▸ **PROBLEMS TO WORK ON**:
(1) In the passage on the Buddha's silence, why did the Buddha refuse to say whether the world and the self are eternal or non-eternal, finite or infinite? Answer in one to three sentences.
(2) Extend the passage on the Buddha's silence past its last line.

▸ **PROVIDED PASSAGE**:
Thus, examining the problem more deeply, the Traité finally adopts a more radical position. While the sūtras and the śāstras tell us about infinite beings and universes, those are statements of a practical order (upāyokti) and not true doctrine (cf. p. 529F). If the Buddha teaches us about the infinity of suffering, the eternity of saṃsāra, it is in order to detach us from the world and to save us. He forbids speculation on the finite and the infinite, the eternal and the transitory, the grasping of characteristics and freeing oneself from vain proliferation. These metaphysical problems are absurd and dangerous. Why debate on the infinite number of beings when the being (sattva) does not exist? Why discuss the eternity of saṃsāra when the latter is, from the beginning, confused with nirvāṇa?

Thus the Buddha declined to pronounce on the question of whether the world and the self are eternal or non-eternal, finite or infinite, etc. (cf. p. 155F); those are unanswerable questions (avyākṛtavastu), because any answer, affirmative or negative, would be a wrong view (p. 423F). Far from being a confession of ignorance, the Buddha’s silence on this subject indicates his complete wisdom (p. 1682F).

Footnotes and references:

1.

Cf. Dīgha, I, p. 4; III, p. 170; Anguttara, II, p. 209; IV, p. 249. 389: Musāvādaṃ pahāya musāvādā paṭivirato samano Gotamo saccavādī saccasandho theto paccayiko avisaṃvādakpo lokassa. – He avoids falsehood, he abstains from lying, the monk Gotama; he speaks the truth, he has set off bound for the truth; worthy of faith, he is certain of not betraying his word towards people.

We have seen above (p. 146–152F) how the Buddha’s contemporaries down to the most humble cowherds recognized his omniscience.

2.

The comparison of the letter and the envelope has already been used above (p. 153F, 530F, 646F).

3.

Once again the Traité returns to the fourteen difficult questions on which the Buddha declined to comment (cf. P. 154–158F, 421F, 423F, 529–530F, 1589F, 1682F). In the questions about the infinity and eternity of he world and of beings, the four envisaged alternatives are incorrect and no categorical response is acceptable. Cf. Kośa, IX, p. 267.

▸ **RECORDS**:

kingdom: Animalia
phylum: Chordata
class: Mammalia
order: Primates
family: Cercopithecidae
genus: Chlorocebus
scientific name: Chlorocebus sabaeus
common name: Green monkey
---
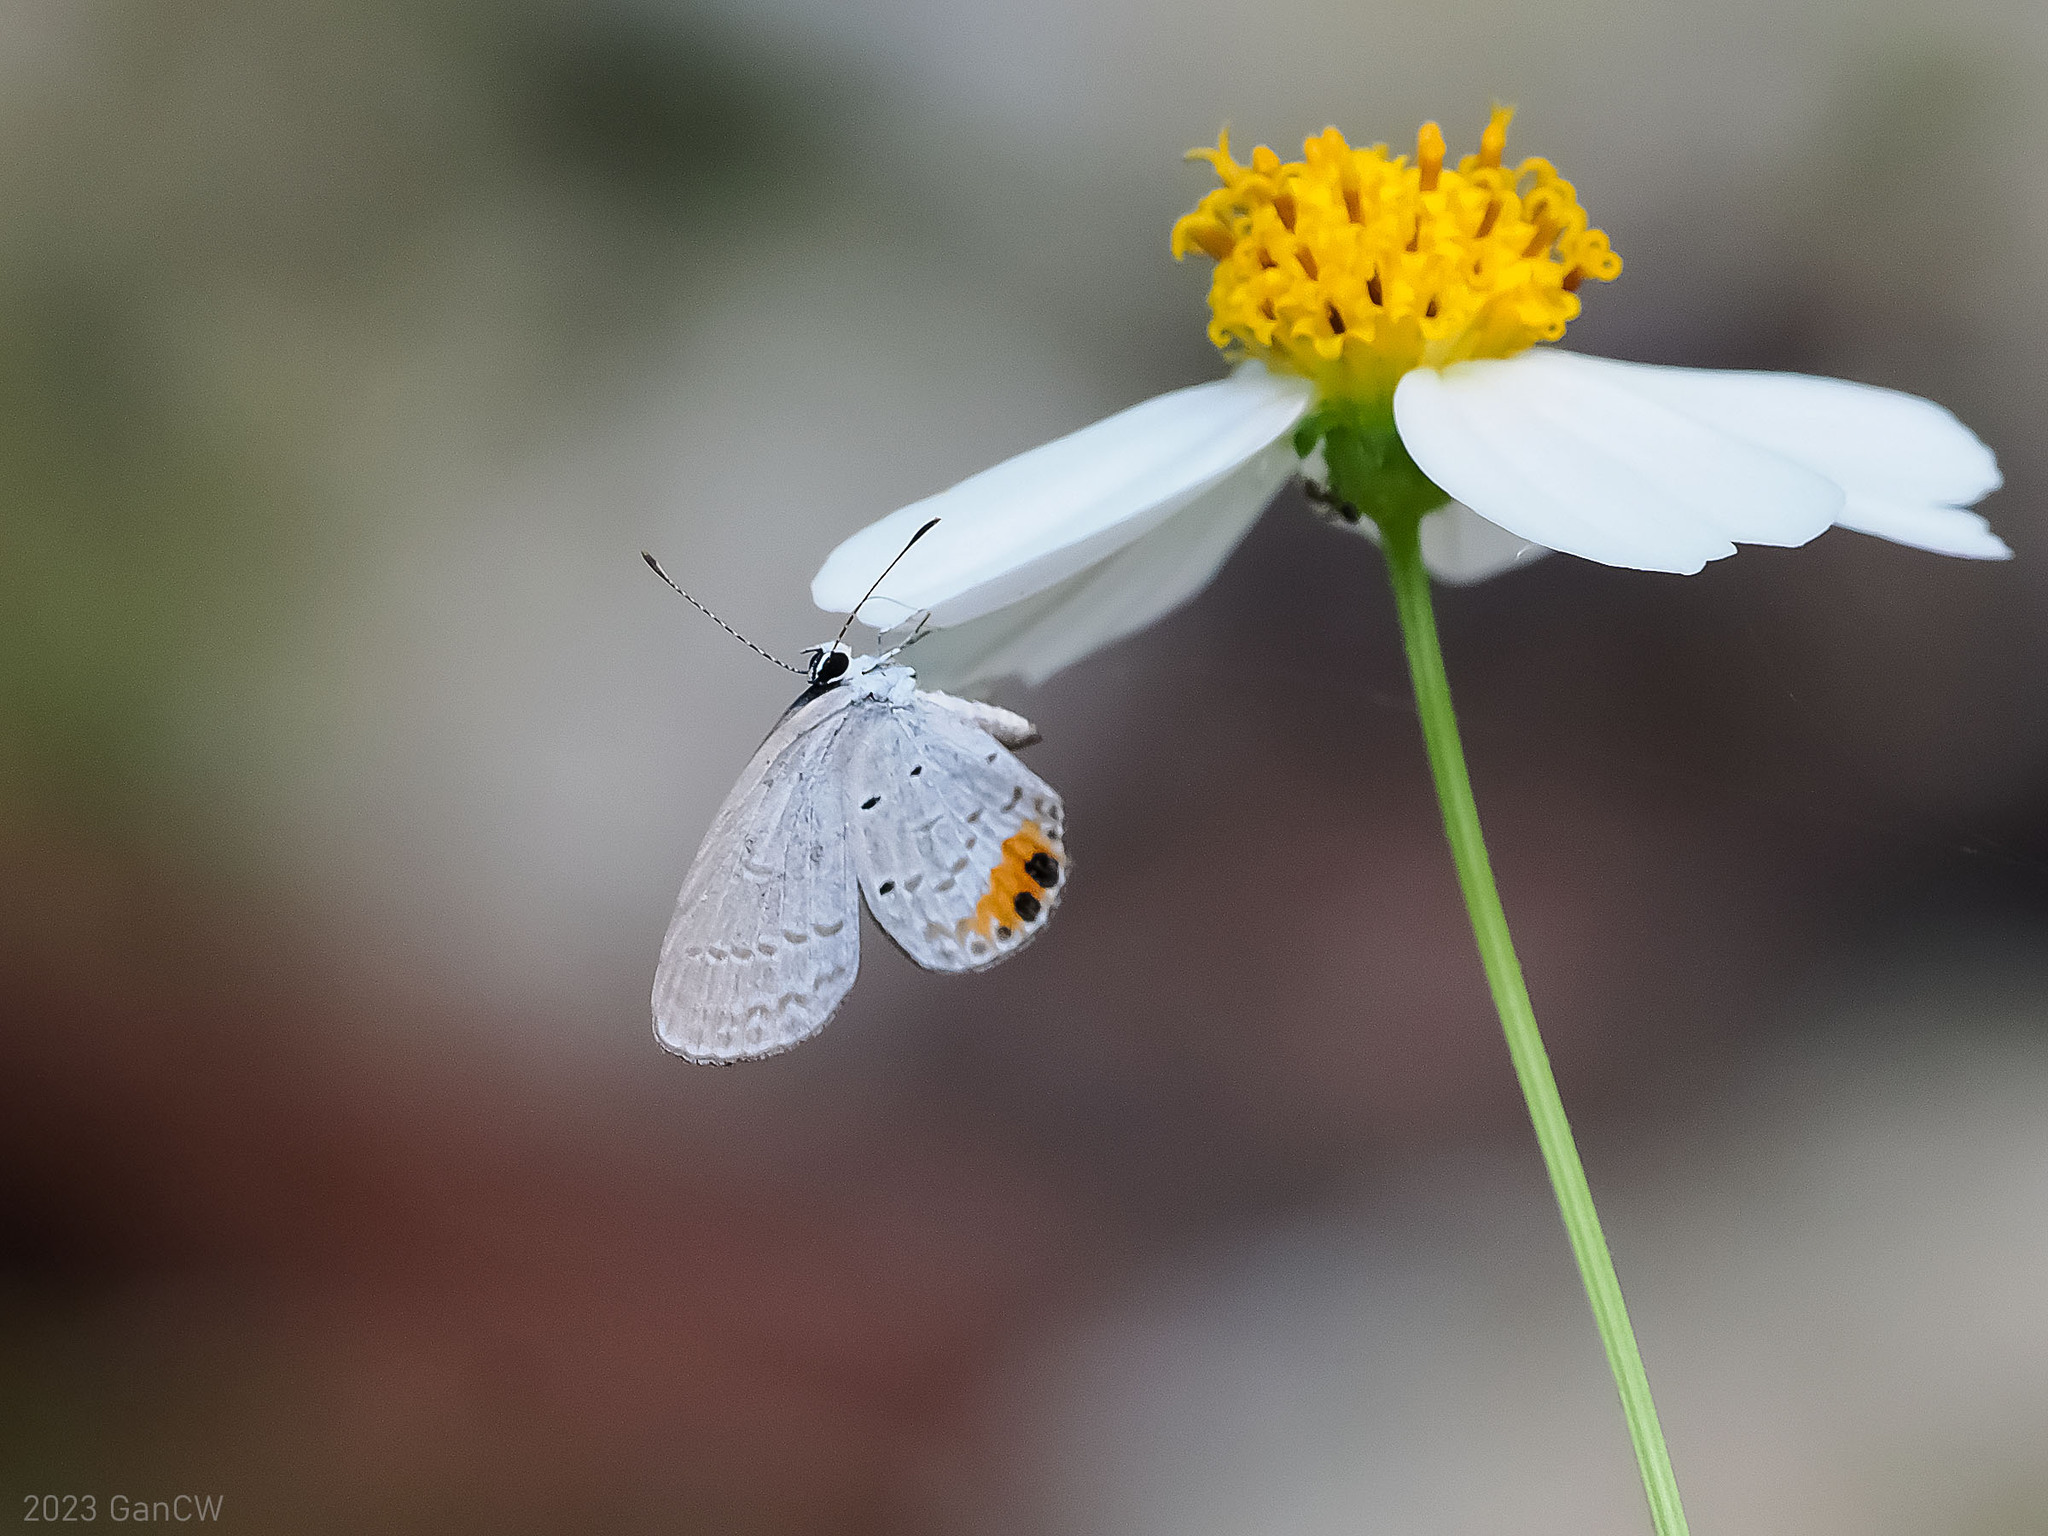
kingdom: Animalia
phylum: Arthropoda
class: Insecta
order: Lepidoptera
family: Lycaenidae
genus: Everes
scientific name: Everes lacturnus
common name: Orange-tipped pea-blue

▸ **ANSWERS PER TASK**:
(1) These are unanswerable questions, and any answer, affirmative or negative, would be a wrong view. His silence is therefore not a confession of ignorance. It indicates his complete wisdom.

(2)
4.

A free citation of a well-known stock phrase which has given its name to a section of the Saṃyutta, the Anamataggasaṃyutta. At first sight, it concerns the eternity of saṃsāra rather than the infinity of the world of beings, but the two notions are connected.

The Pāli wording appears in Saṃyutta, II, p. 178–193; III, p. 149–151; V, p. 226, 441; Cullaniddesa, p. 273; Kathāvatthu, I, p. 29: Anamatagg ‘āyaṃ bhikkhave saṃsāro pubbakoṭi na paññāyati avijjānīvaraṇānaṃ sattānaṃ taṇhāsamyojanānaṃ sandhāvataṃ saṃsāratam. – Of unknown beginning, O monks, is this saṃsāra: one does not know the beginning of beings who, obstructed by ignorance and fettered by desire, run about and wander [from birth to birth].

For this ‘logion’ which shows many variations, see below, p. 2096F.

5.

The Mahāyānasūtras endlessly speak of universes as numerous as the sands of the Ganges and of innumerable and incalculable buddhafields.

6.

Brahmajālasutta of Dīgha, I, p. 23–24: Ye pi te samaṇabrāhmaṇā evam āhaṃsu anato ayaṃ loko apariyanto ti, tesaṃ pi musā. – “The monks and brāhmaṇas who say that this world is infinite, that it is without limit, they too are in error.”

7.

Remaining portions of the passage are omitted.